1. Nat. Struct. Mol. Biol., 14, 1157-1164 (2007).
2. Nat. Struct. Mol. Biol., 22, 499-505 (2015).

2. Enhancement of sensitivity and resolution in solid-state NMR
SSNMR is a powerful tool for structural analysis particularly on samples like amyloid proteins, which are insoluble and difficult to form single crystals. However, limited sensitivity in SSNMR had long been a bottleneck for biological applications. So far, we have succeeded in the drastic enhancement both in sensitivity and resolution of SSNMR by developing a series of novel measurement schemes³ and combining them. This new approach enables SSNMR measurements of as little as nano-molar (nmol) order of a protein sample, which corresponds to 1/100–1/1000 of the conventional sample requirements for SSNMR. We are also pursuing a future-oriented NMR methodology such as analyses of biological samples from cells and living bodies, a combination of cryo-electron microscopy and SSNMR, and super-fast multidimensional SSNMR measurements⁴.

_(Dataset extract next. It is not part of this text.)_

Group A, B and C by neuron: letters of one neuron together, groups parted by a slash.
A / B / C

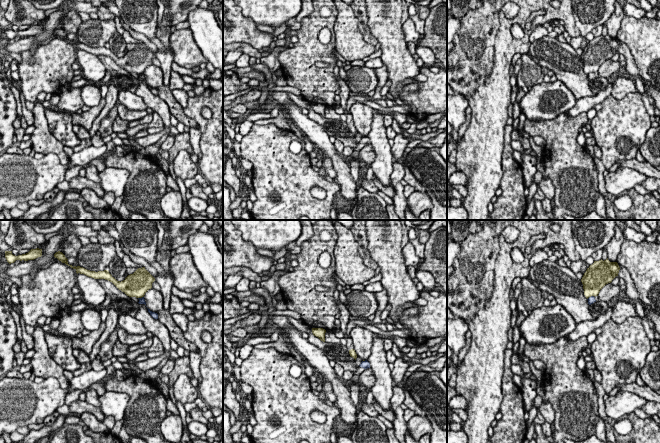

3. Nature Methods 6(3), 215-218 (2009).
4. J. Magn. Reson. 286, 99-109 (2018).

3. Structural analysis of nanomaterials
Solid-state NMR spectroscopy is applicable to a variety of materials as well as biological molecules. In our laboratory, we also analyze structures of nanomaterials such as graphene derivatives. For example, the structures of graphene oxide (GO) or chemically modified GO have been difficult to analyze by electron microscopy because of their structural heterogeneity. By SSNMR combined with ab initio chemical shift calculation, we can approach the structure^5,6. In addition, inorganic elements like lithium and aluminum are also observable by NMR. Thus, solid-state NMR is effective for structural analyses of inorganic materials such as battery materials, which are hardly accessible by other spectroscopies.

5. Science 321, 1815-1817 (2008).
6. J. Am. Chem. Soc. 132(16), 5672-5676 (2010).